Fatalmente l’Arsenale si è riempito così di opere a dispetto dei Giardini dove il restauro del padiglione centrale ex Italia, oltre alla chiusura di Russia, Israele, Venezuela e Repubblica Ceca per motivi diversi, ha invece diradato brutalmente l’offerta che pure converge verso pratiche ormai condivise come il riciclo dei materiali e dell’architettura in generale, persino la cacca d’elefante. Questo spiega i Leoni d’oro alla Santa Sede (inevitabile nella settimana di Leone XIV) e alla Gran Bretagna autocritica verso il proprio passato coloniale, Gaza inclusa. Tutti i salmi finiscono in gloria insomma, la ricchezza della mostra e degli eventi restano disponibili fino alla fine di novembre con buona pace del sarcasmo pseudo marxista del Guardian che invoca più edilizia pubblica senza indicare strade concrete, mentre ci pensa il padiglione austriaco di Michael Obrist a farlo, forte della tradizione di welfare urbano di Vienna Rossa, unica alternativa alla speculazione edilizia internazionale e alla gentrification che coinvolge persino i Giardini visto il nuovo padiglione del Qatar in costruzione di fronte allo strambo padiglione Usa ancora pre-trumpiano ovvero in legno, dedicato allo spazio pubblico e alle minoranze.
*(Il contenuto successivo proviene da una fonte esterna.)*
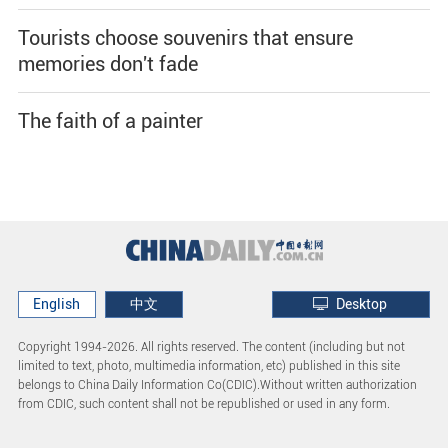
Tourists choose souvenirs that ensure
memories don't fade
The faith of a painter
English
中文
Desktop
Copyright 1994-
2026. All rights reserved. The content (including but not
limited to text, photo, multimedia information, etc) published in this site
belongs to China Daily Information Co(CDIC).Without written authorization
from CDIC, such content shall not be republished or used in any form.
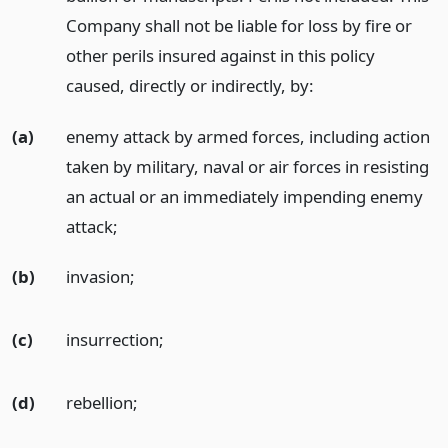
Company shall not be liable for loss by fire or
other perils insured against in this policy
caused, directly or indirectly, by:
(a)
enemy attack by armed forces, including action
taken by military, naval or air forces in resisting
an actual or an immediately impending enemy
attack;
(b)
invasion;
(c)
insurrection;
(d)
rebellion;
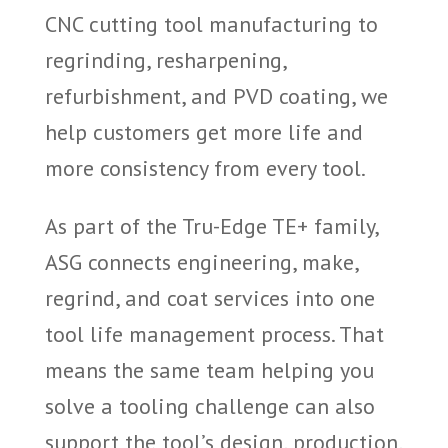
CNC cutting tool manufacturing to
regrinding, resharpening,
refurbishment, and PVD coating, we
help customers get more life and
more consistency from every tool.
As part of the Tru-Edge TE+ family,
ASG connects engineering, make,
regrind, and coat services into one
tool life management process. That
means the same team helping you
solve a tooling challenge can also
support the tool’s design, production,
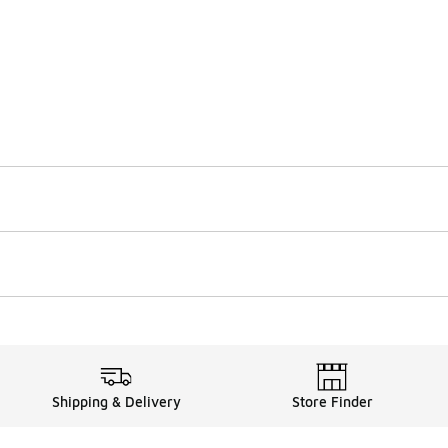
Shipping & Delivery
Store Finder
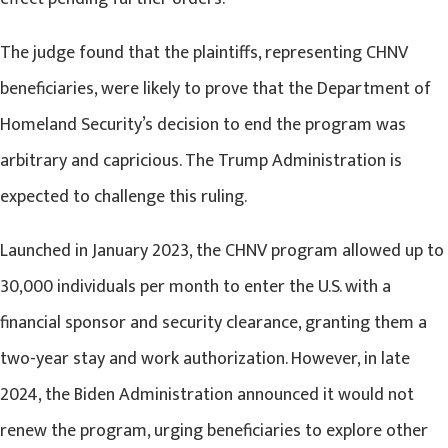
The judge found that the plaintiffs, representing CHNV
beneficiaries, were likely to prove that the Department of
Homeland Security’s decision to end the program was
arbitrary and capricious. The Trump Administration is
expected to challenge this ruling.
Launched in January 2023, the CHNV program allowed up to
30,000 individuals per month to enter the U.S. with a
financial sponsor and security clearance, granting them a
two-year stay and work authorization. However, in late
2024, the Biden Administration announced it would not
renew the program, urging beneficiaries to explore other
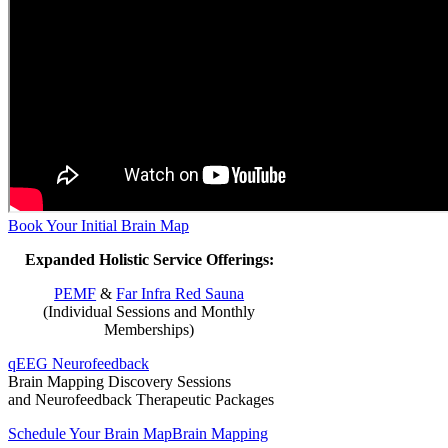
Book Your Initial Brain Map
Expanded Holistic Service Offerings:
PEMF
&
Far Infra Red Sauna
(Individual Sessions and Monthly
Memberships)
qEEG Neurofeedback
Brain Mapping Discovery Sessions
and Neurofeedback Therapeutic Packages
Schedule Your Brain Map
Brain Mapping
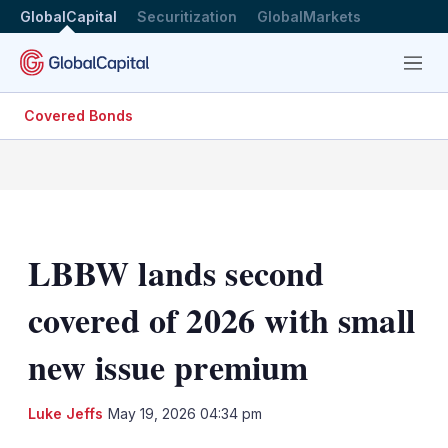
GlobalCapital
Securitization
GlobalMarkets
Menu
Covered Bonds
LBBW lands second
covered of 2026 with small
new issue premium
LinkedIn
X
Sh
Luke Jeffs
May 19, 2026 04:34 pm
mo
In generale manca un po’ la storia, all’americana, storia che invece è presente alla Fondazione Prada sul Canal Grande dove “Diagrams” di Koolhaas/AMO presenta rari documenti di rappresentazione architettonica, sociale e paesaggistica, proprio lui che a proposito di smart city ai tempi della sua Biennale scrisse: “Come mai la città intelligente offre solo miglioramenti? Che ne è della possibilità di trasgredire? E anziché respingere l’intelligenza urbana accumulata nel corso dei secoli, dovremmo esplorare quale sia il rapporto tra ciò che oggi viene considerato intelligente e ciò che lo era nelle precedenti epoche di conoscenza”. Ciò che non manca invece è il mal di piedi prestabilito non solo dalle decine di mostre e padiglioni, ma soprattutto dalle centinaia di incontri fortuiti per calli e campielli con gli operatori del settore che vengono da mezzo mondo vabbè.